Cet été à Arles… « without sanctuary » Strange fruit

Invité à l’université d’été d’Attac, à Arles au mois d’août dernier, mes pas, grâce à un article de Claire Guillot du Monde, en attendant le débat,  m’ont conduit au cloître Saint-Trophime, vers une terrible exposition de photos qui me hantent encore, et me poussent depuis ce temps à vouloir cherche et écrire, et cela m’a valu, aussi, depuis, d’écouter dix fois la magnifique et poignante chanson de Billie Holiday, « Strange fruit » qui fut écrite et chantée en 1939 à ce sujet.

Il s’agit en vérité d’une exposition de « cartes postales » sur les lynchages des Noirs, clichés pris sur le vif au cours d’une période étalée sur plus de 80 ans entre 1882 et 1968. Un antiquaire de Floride, James Allen fut fortuitement conduit à réunir cette « collection » de 70 documents insoutenables consistant en des photographies de pendaisons, de brûlage, de bastonnades, en un mot d’exécutions sauvages, collectives, publiques, de « nègres » dans les Etats racistes du Sud des US. Chaque fois il y eut un photographe pour « immortaliser » ces scènes. Au moins 5000 personnes ont été victimes de ces crimes de masse.

Ainsi le 7 août 1930, ce n’est pas si loin dans le temps, plusieurs milliers de blancs prennent d’assaut une prison de l’Indiana, en extirpent un détenu noir, Thomas Shipp, le battent à mort et montrent le corps à une fenêtre de la prison.  Un autre est frappé et mutilé. Les deux hommes sont ensuite pendus à un arbre : la foule est prise sur la photo, ravie, elle exulte, tous tiennent à figurer sur la photo devant les corps suppliciés, ils plastronnent, rient, se flattent, des vieux comme des jeunes filles qui exhibent en trophée des touffes de cheveux ou des morceaux de tissu noir arrachés aux pantalons des lynchés.

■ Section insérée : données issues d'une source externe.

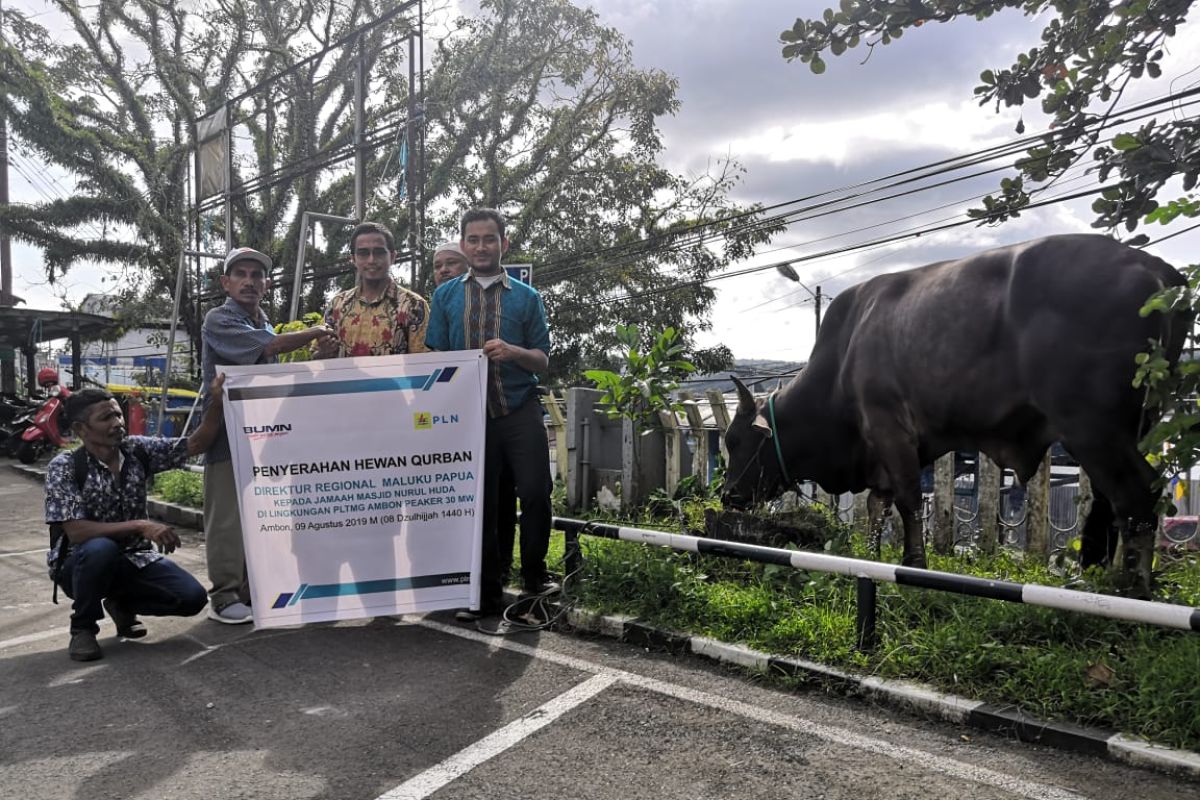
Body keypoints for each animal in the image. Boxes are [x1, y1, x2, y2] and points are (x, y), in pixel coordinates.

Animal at [715, 235, 1185, 592]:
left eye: (737, 441)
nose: (728, 495)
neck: (841, 360)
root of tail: (1155, 267)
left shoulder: (889, 429)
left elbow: (906, 500)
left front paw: (913, 562)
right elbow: (878, 506)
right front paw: (873, 555)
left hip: (1093, 428)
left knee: (1137, 497)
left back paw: (1133, 589)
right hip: (1132, 426)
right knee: (1116, 502)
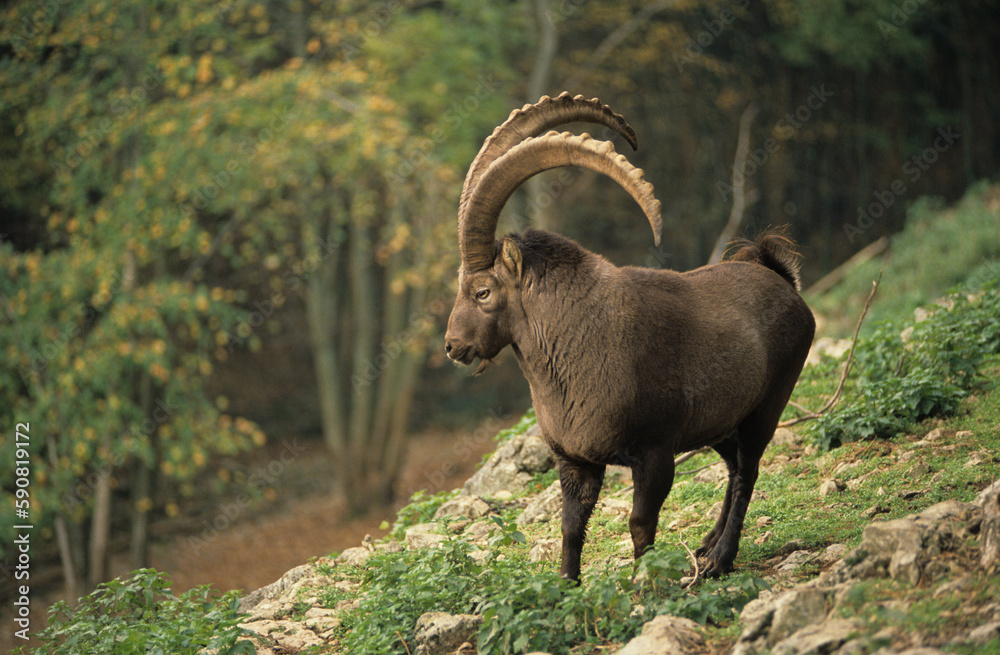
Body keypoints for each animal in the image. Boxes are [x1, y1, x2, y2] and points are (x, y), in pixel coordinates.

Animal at [445, 93, 815, 582]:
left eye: (482, 291)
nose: (452, 346)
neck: (575, 348)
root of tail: (783, 282)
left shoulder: (654, 452)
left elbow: (640, 523)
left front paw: (646, 585)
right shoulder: (576, 460)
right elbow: (571, 526)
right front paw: (566, 586)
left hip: (766, 407)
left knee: (747, 472)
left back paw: (720, 558)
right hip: (721, 423)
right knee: (735, 465)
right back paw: (707, 544)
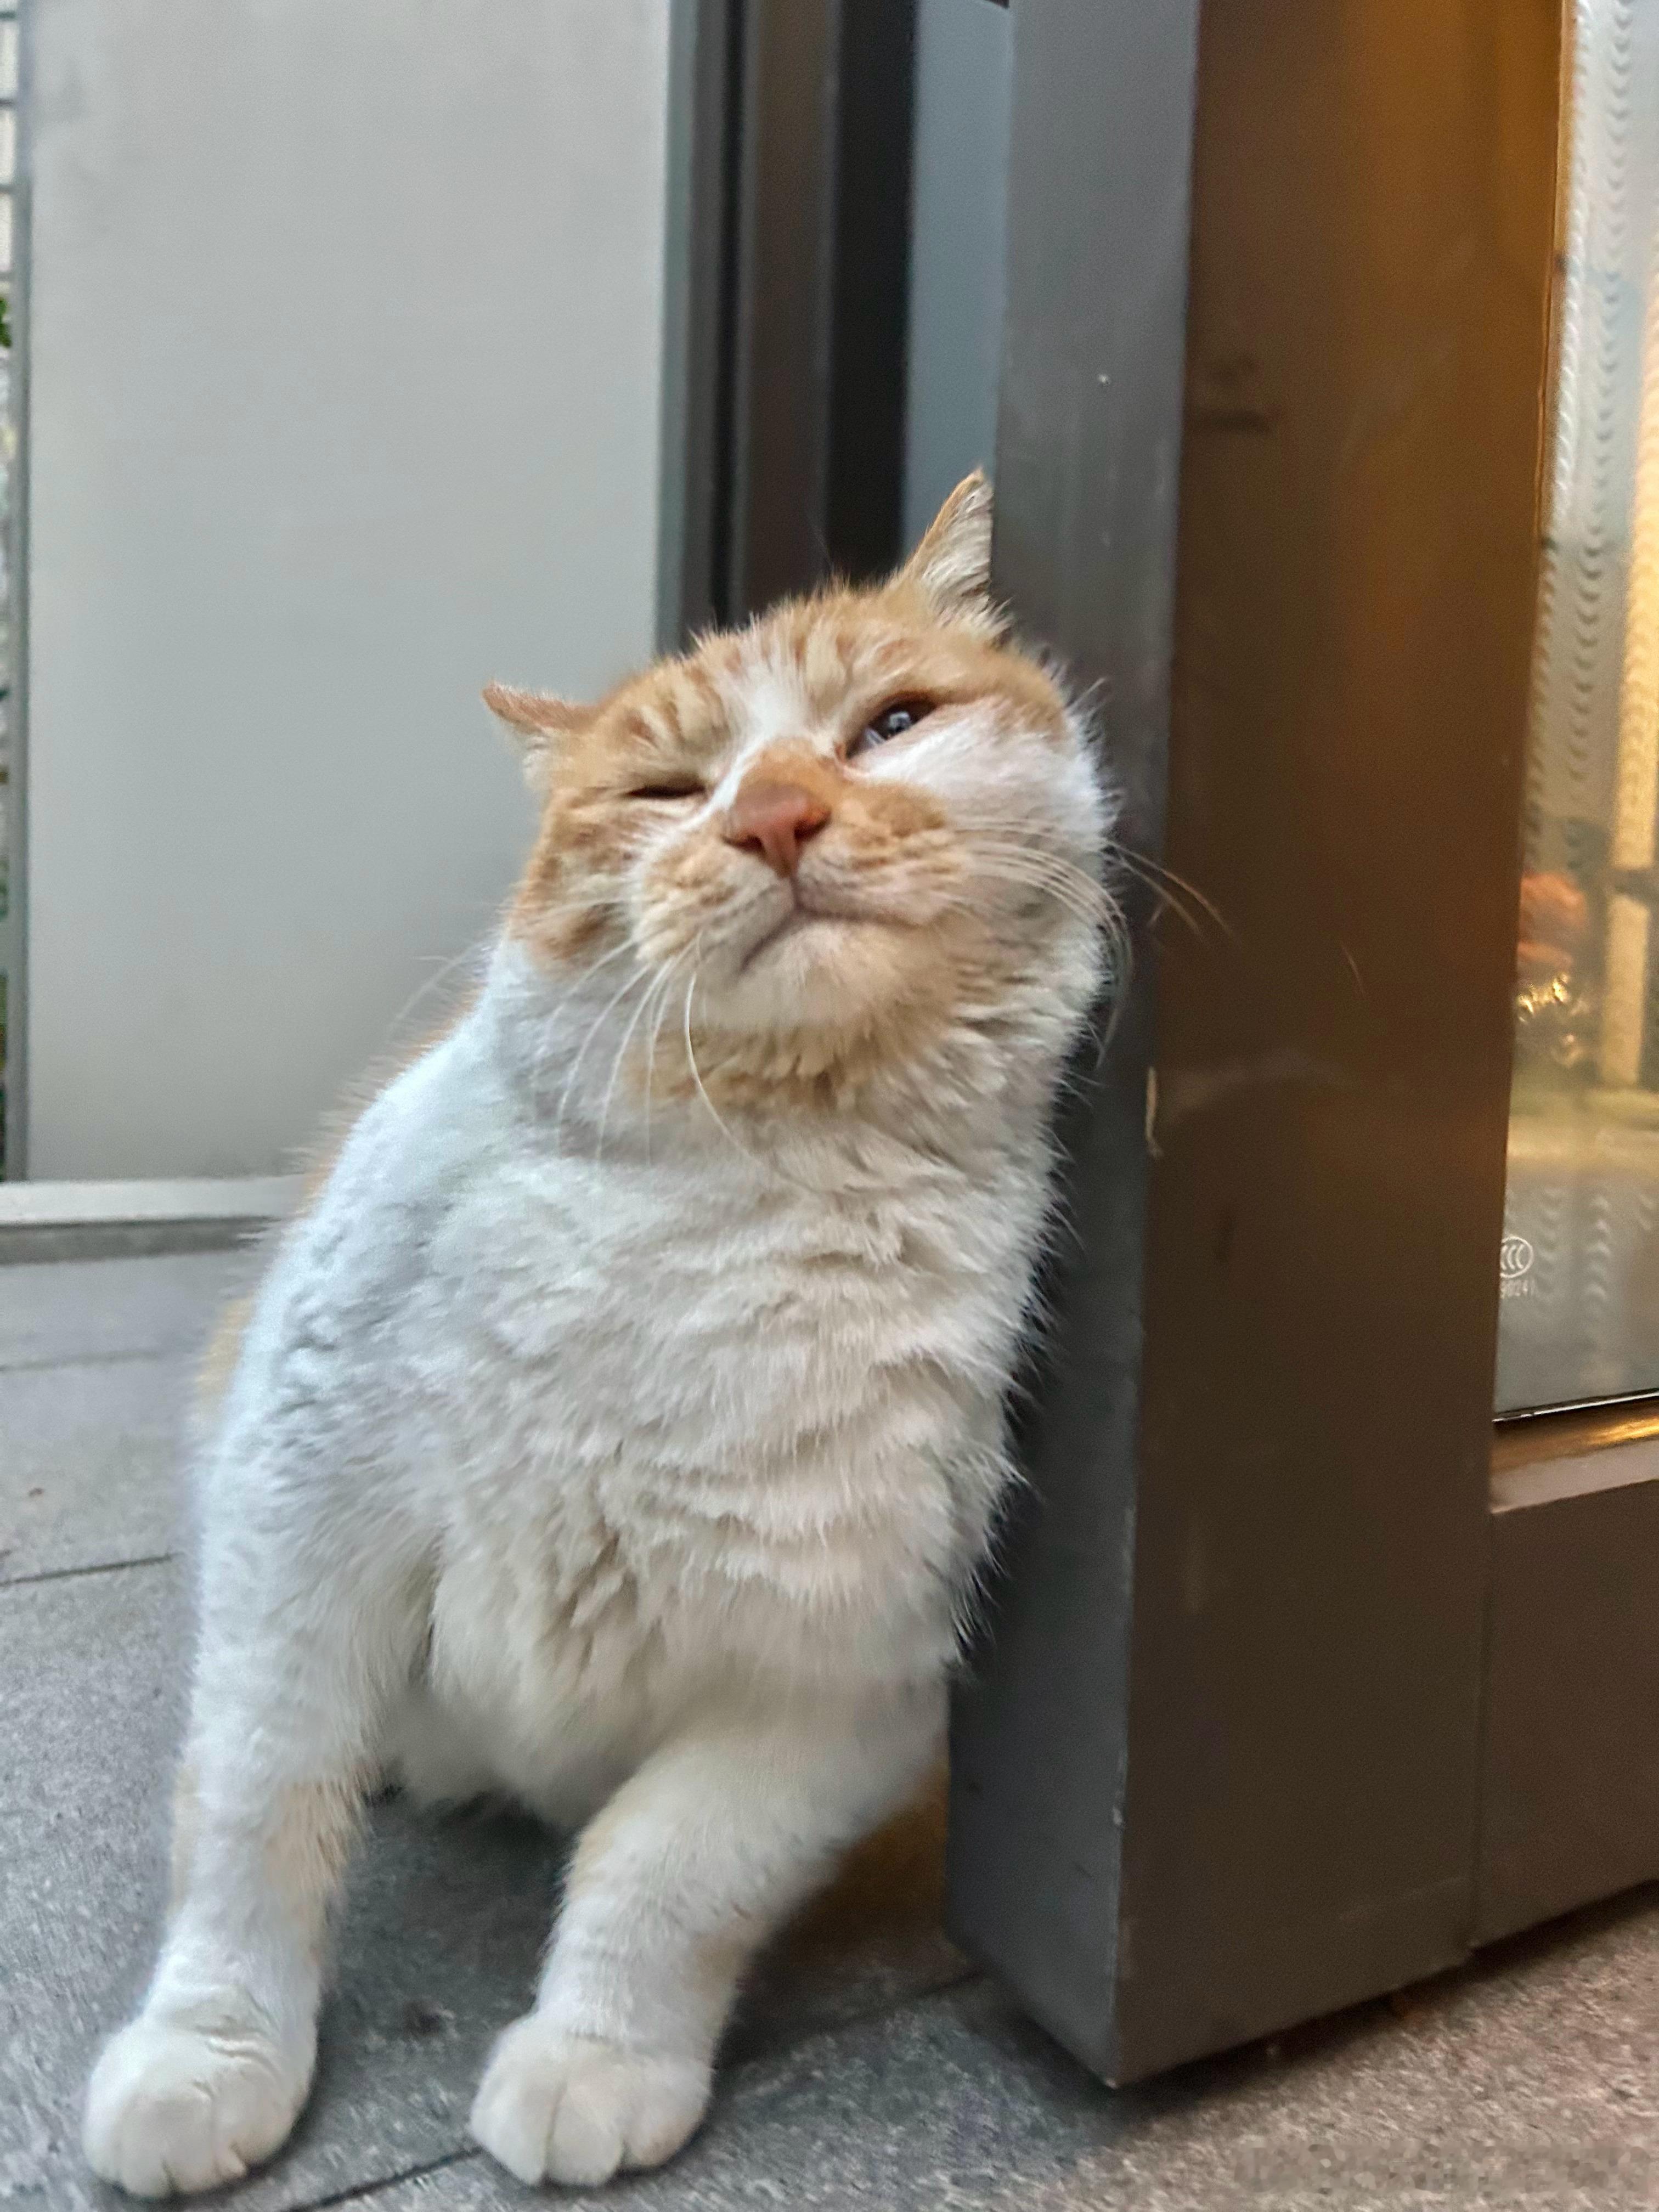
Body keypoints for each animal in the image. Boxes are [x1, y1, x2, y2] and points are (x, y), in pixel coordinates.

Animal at [82, 473, 1113, 2196]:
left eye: (890, 725)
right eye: (667, 788)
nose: (775, 817)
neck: (718, 1207)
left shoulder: (846, 1678)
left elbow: (664, 1872)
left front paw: (595, 2060)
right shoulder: (296, 1519)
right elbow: (253, 1813)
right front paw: (208, 2055)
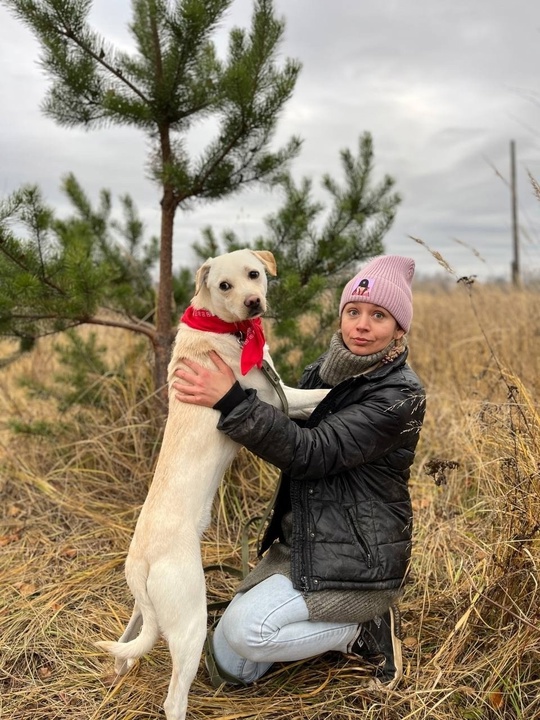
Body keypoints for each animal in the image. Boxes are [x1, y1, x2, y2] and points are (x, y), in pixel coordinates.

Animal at [97, 249, 330, 720]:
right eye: (225, 285)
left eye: (254, 275)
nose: (253, 304)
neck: (228, 330)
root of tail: (142, 560)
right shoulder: (274, 399)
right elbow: (322, 394)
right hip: (189, 622)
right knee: (173, 699)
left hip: (146, 611)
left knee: (128, 641)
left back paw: (120, 669)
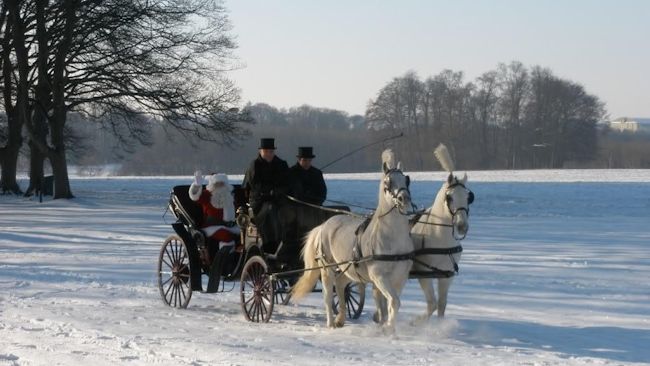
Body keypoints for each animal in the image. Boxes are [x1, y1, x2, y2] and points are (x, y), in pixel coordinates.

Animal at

Les lynchages duraient le plus longtemps possible : Jesse Washington, un jeune attardé mental de 17 ans, en 1916 fut longuement torturé :  frappé, on lui coupe les doigts, puis il est brûlé – à petit feu. Cest sans motif, sans même une parodie de justice, sur une simple rumeur, ça déclenche des foules avides de sang, en fête, habillés en dimanche pour la circonstance, femmes et enfants sont conviés. Les hommes posent, avec leurs petites filles, à visage découvert, ostensiblement, fiers, parfois en gonflant le torse, sourire aux lèvres, en montrant triomphalement les pendus du doigt pointé, comme s’ils leur appartenaient, comme si c’était leur gibier.

Dans cette exposition, on voit 70 fois ces scènes courantes, où les foules blanches venaient en famille, de la « bonne société », participer au « spectacle » du lynchage : il y avait même des petites annonces pour mobiliser, genre « lynchage possible de trois à six nègres ce soir », et jamais nul n’était inquiété, poursuivi, condamné pour ces abominables crimes.

Mais la caractéristique de l’exposition était qu’il s’agissait de « cartes postales », ce qui signifie que ces photos étaient imprimées et vendues librement dans les bureaux de tabac, aux touristes et aux habitants, à des milliers d’exemplaires, et qu’elles étaient envoyées, circulaient largement, abondamment, entre membres de familles, entre participants actifs ou simplement curieux de voir, de collectionner. Elles sont « écrites », commentées, timbrées, envoyées, reçues, lues, conservées voire échangées.

C’était profondément ancré dans le pays, cela fut donc difficile à révéler. Les opposants (l’Association pour l’avancement des gens de couleur NAACP) aux lynchages ne furent jamais entendus par le Sénat US qui refusa une loi anti-lynchage. C’était il y à peine quelques décennies, au pays aujourd’hui, le plus riche et développé du monde qui a fini par élire un noir président, mais où ces fruits vénéneux restent enfouis. Il a fallu cette exposition reconstituée en dépit de bien des silences gênés, des obstacles pour que le Sénat US en 2005 -seulement -  présente des excuses officielles aux descendants des victimes de lynchage. Mais est ce que cela change le fait que, dans ce pays-là, les victimes de la peine de mort légale sont encore aujourd’hui essentiellement des noirs ?

Gérard Filoche

3 Commentaires

  1. Posted 30 décembre 2009 at 2:34 | Permalien

    Strange Fruit de Daniel Weidlein.
    http://www.youtube.com/watch?v=isU_OjY94NY&feature=related

  2. Doc.Bedel
    Posted 1 janvier 2010 at 15:09 | Permalien

    Particulièrement affreux
    Et une carte postale « ce soir nous allons faire un barbecue » !
    Heureusement c’est la même nation qui vient d’élire un Noir comme président.